Um fünf Uhr morgens verließ Asteria das Haus der Dame. Mit einem Entschuldigungs-Kaffee in der Hand schlenderte sie in die Morgenruf-Straße hinauf. Zu ihrem Pech lebte die erste Familie auf ihrer Liste nicht mehr hier. Die zweite allerdings konnte sie ausfindig machen aber stellte bald schon fest, dass die in Frage kommende Person auf einem Jugendfotos naturblond war.
„Sie, blöde Frage. Gabs hier eine Kindesentführung?“ Asteria hatte zwar die Hose ihrer Uniform noch an, war aber nicht als Polizistin erkannt worden. „Eine Frau hat mir erzählt das hier vor fünfzig oder sechzig Jahren Kinder verschwunden sind.“ Ihr Gegenüber lachte schrill auf. „Das kann nur die Pfaurer gewesen sein. Lassen sie sich nicht verrückt machen. Will sie ihr Enkel besuchen?“ Asteria fühlte sich sofort alt aber obwohl sie selbst keine Kinder hatte bejahte sie die Frage auffallend verunsichert.
„Die Gegend hier ist verschlafen. Unser Hauptproblem sind Graffiti.“ Mit einem Mal wurde sie etwas reservierter.

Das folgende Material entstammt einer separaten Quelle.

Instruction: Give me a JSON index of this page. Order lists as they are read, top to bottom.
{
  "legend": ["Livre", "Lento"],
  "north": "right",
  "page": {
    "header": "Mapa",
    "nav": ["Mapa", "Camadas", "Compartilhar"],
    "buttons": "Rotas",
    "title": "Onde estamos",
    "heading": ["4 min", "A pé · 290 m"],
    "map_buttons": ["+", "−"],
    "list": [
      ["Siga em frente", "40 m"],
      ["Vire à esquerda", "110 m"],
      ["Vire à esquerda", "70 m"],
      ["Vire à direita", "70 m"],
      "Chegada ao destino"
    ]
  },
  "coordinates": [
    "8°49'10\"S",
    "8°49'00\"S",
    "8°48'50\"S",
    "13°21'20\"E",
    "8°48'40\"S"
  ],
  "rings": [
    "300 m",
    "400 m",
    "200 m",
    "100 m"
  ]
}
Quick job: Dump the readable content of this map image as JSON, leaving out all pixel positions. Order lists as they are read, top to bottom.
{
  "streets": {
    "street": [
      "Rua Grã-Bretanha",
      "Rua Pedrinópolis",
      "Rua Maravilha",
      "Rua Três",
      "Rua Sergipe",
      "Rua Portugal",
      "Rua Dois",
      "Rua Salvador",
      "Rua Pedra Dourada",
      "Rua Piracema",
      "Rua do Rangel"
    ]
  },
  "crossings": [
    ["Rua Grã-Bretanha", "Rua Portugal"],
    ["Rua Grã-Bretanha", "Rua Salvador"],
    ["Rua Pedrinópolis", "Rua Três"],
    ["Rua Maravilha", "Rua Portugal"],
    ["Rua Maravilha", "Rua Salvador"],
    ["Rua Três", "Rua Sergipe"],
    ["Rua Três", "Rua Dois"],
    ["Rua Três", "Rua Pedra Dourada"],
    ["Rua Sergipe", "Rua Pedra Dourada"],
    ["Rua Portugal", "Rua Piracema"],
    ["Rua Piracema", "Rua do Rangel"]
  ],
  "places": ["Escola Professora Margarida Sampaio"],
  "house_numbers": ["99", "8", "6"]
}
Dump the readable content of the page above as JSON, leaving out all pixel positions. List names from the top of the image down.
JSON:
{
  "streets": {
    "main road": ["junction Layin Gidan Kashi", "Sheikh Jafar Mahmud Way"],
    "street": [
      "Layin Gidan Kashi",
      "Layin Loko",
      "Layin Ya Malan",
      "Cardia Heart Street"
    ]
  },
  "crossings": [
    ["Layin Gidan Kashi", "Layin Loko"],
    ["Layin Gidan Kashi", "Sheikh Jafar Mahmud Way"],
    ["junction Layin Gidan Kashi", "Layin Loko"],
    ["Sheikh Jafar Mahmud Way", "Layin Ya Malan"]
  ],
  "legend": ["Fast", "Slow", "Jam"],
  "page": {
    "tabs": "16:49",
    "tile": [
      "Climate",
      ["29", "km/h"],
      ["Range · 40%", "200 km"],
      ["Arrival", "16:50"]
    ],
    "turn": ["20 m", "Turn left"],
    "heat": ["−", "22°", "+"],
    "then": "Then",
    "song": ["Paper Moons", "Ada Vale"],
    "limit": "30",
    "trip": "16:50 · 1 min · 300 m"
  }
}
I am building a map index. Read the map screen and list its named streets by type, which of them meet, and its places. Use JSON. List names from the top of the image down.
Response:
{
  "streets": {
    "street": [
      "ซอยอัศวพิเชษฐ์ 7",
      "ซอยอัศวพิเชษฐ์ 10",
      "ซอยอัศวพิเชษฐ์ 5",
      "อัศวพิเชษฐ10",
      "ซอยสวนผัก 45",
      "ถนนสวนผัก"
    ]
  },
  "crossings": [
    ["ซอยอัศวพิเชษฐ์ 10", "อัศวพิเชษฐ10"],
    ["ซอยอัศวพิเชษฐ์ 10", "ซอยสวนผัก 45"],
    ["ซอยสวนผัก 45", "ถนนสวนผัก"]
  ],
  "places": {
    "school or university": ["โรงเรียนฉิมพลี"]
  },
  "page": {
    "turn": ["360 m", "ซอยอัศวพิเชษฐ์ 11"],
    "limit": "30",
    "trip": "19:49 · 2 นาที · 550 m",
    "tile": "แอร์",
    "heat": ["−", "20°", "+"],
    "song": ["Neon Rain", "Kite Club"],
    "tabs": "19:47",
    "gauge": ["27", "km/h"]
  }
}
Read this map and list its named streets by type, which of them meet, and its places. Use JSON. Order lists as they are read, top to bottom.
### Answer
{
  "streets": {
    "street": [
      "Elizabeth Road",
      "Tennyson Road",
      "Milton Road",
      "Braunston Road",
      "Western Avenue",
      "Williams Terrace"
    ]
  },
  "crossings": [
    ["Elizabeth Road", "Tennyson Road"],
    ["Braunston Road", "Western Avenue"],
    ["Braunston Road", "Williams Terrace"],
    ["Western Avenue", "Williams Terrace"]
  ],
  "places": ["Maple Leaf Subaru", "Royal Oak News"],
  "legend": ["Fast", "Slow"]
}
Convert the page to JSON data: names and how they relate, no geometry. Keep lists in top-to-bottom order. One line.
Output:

Sie vergrößerte den Abstand zwischen ihnen und ließ sich dann nach einem Gedankenmoment auf einen olivgrünen Sessel fallen.
„Ich will ehrlich zu ihnen sein“, erzählte sie allerdings mit unveränderter Stimme weiter. „Es gab hier vor sechzig Jahren mal EINE Kindesentführung.“ Zusätzlich unterstrich sie ihre Aussage in dem sie auch mit den Fingern eine Eins zeigte. „Das Mädchen kam aber wieder zurück.“ „Ach ja?“, spielte sie überrascht.“ „Ja. Ein Brief lag dabei.“ „Was wie?“ „Ja, nicht nur. Die Person hat sich entschuldigt und als Entschädigung acht Monate lang zweitausend Euro in den Briefkasten gelegt. Wohl immer wieder mit einer Entschuldigung.“ „Und das hat die Familie hingenommen?“ „Nun mir ist nicht bekannt, dass diese Steins weiter sauer gewesen wären.“
Zur Bestätigung dieser Aussage wühlte sich Asteria durch alte Anzeigen. Wie ein Wunder fand sie, das was sie suchte. Die Eltern hatten die Anzeige zurückgenommen und behauptet, dass die Großeltern vergessen hatten Bescheid zu geben. Scheinbar waren sie wohl nur zu Besuch gewesen und mit dem Mädchen spazieren gegangen.